Apple TV has pulled the French crime series The Hunt from its schedule following allegations that it plagiarised the 1973 novel Shoot by American author Douglas Fairbairn. The six part series starring Benoît Magimel and Mélanie Laurent was due to premiere on December 3.

This all happened very quickly and quietly. Apple Insider reports that all material about the series was purged from Apple TV’s sites and social media accounts on November 20 – even the trailer has been yanked from Apple’s YouTube. However, a few independent accounts are still hosting the trailer, probably only a few quick steps ahead of a DCMA takedown notice, so let’s embed this thing and see if it’s still there tomorrow:

IGN also helpfully give us a plot synopsis:

Franck (Magimel) and his longtime friends enjoy spending their weekends hunting together, but one Sunday, they come across another group of hunters who start targeting them without explanation. When one of their party is shot, Franck’s friends strike back, sending an attacker to the ground. Barely managing to escape, the four friends keep the event a secret. Franck tries to go back to his life as usual alongside his wife Krystel (Laurent), but in the next few days, he starts to feel like he and his friends are being watched, or worse, tracked by hunters who are now hell-bent on revenge.
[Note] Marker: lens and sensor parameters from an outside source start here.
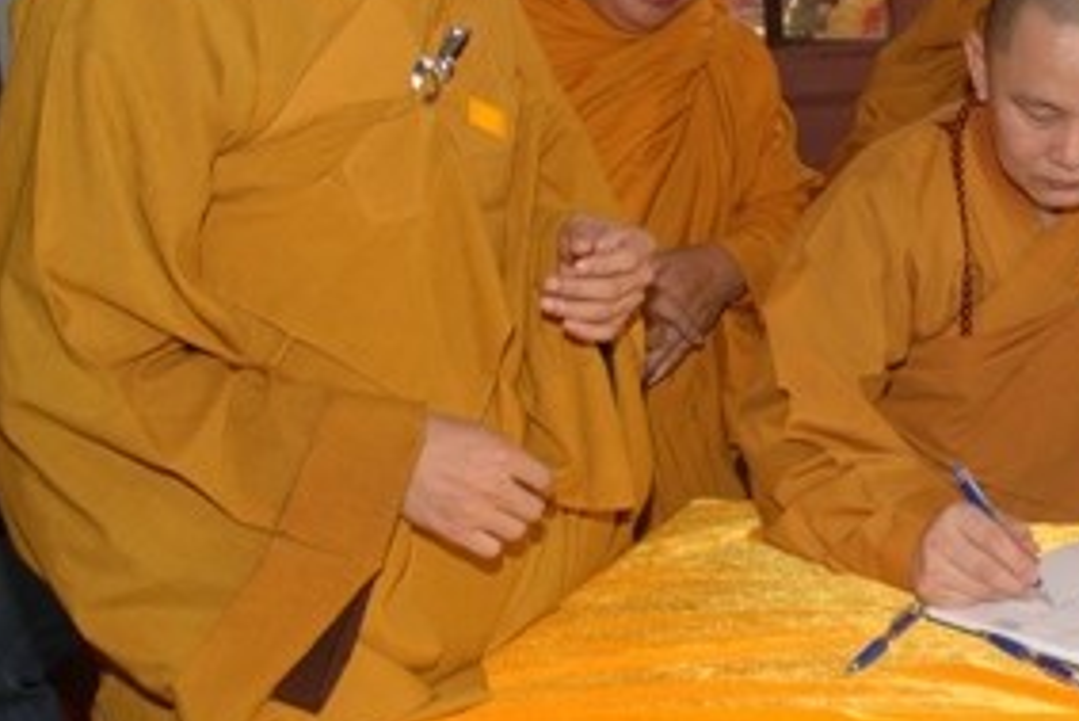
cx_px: 1075
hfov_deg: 30.6
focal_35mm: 61
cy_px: 206
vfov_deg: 22.1
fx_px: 1829
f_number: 4
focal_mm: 18
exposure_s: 1/60
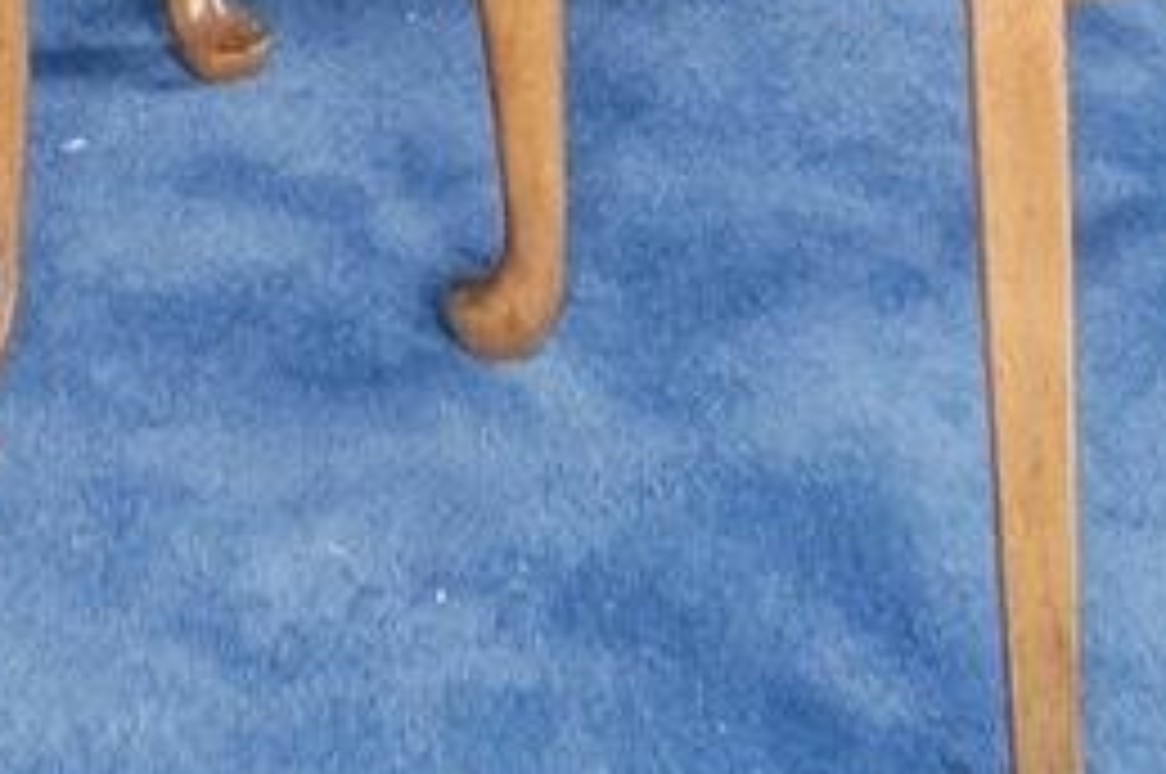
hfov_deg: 17.6
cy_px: -1793
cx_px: 401
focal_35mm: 116
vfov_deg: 8.8
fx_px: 3752
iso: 100
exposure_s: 1/125
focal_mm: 10
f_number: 4
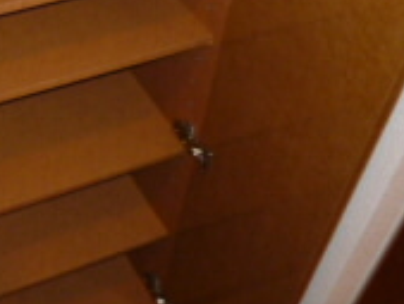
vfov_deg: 23.9
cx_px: 38
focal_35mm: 61
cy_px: 102
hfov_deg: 30.2
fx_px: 712
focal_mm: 4.3
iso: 200
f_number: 2.2
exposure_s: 1/60
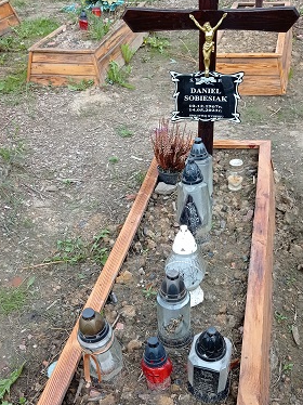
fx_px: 502
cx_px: 164
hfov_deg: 33.5
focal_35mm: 43
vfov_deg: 43.6
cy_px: 251
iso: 103
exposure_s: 1/864
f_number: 1.79
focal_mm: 4.74
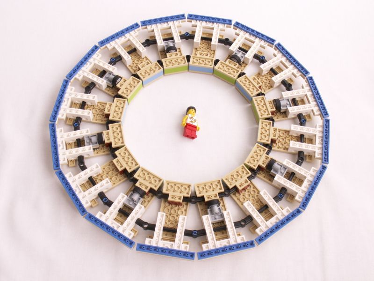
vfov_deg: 32.2
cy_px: 140
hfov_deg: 42.1
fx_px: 486
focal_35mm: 45
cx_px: 187
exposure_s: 1/6
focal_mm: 7.53
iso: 50
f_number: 8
…which sounds like a pretty solid little thriller to me. But it also gives us some points of comparison with Fairbairn’s book, which was filmed in 1976 with Cliff Robertson (he was Uncle Ben in the Raimi Spider-Man) and Ernest Borgnine (you may remember him as Fatso Jetson in From Here To Eternity).
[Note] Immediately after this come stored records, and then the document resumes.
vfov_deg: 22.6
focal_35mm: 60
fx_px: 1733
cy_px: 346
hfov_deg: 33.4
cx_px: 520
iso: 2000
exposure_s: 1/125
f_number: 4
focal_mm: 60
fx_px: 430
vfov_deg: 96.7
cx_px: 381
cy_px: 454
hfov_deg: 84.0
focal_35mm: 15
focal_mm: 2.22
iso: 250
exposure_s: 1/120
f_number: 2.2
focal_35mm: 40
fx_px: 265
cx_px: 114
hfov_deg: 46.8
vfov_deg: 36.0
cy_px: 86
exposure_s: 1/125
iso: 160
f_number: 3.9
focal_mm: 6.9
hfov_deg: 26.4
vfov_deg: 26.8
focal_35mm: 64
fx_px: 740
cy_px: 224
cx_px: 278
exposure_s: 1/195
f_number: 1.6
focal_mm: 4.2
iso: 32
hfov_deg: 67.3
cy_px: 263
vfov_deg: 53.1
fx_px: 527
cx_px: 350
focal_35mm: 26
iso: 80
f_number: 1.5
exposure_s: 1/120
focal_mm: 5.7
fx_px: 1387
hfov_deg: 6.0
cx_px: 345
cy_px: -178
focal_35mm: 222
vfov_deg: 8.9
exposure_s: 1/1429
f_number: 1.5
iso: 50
Weirdly enough, I’ve seen that flick – you’d be amazed what you can find on YouTube when it comes to films whose copyright nobody can be bothered to enforce:

But somebody can certainly be bothered now, it seems, so there’s a fair chance that embed is gonna disappear in a puff of copyright, too.

Citing French media pundit Clement Garin, Apple Insider posits that creator, writer, and director Cedric Anger is on the hook for this, saying that his actions “allegedly harmed” the production, and that the series “reportedly follows the main structure of the original novel, depicting a group of friends going hunting, but being attacked by other hunters.”

They also say that it is “thought” that Apple and production company Gaumont are considering legal action against Anger, although that “thought” seems to be doing a lot of heavy lifting.

There’s a decent possibility this will all get sorted out down the track – Fairbairn died in 1997 and a cheque made out to whoever controls his literary estate could work wonders. But don’t expect to be cueing up The Hunt any time soon.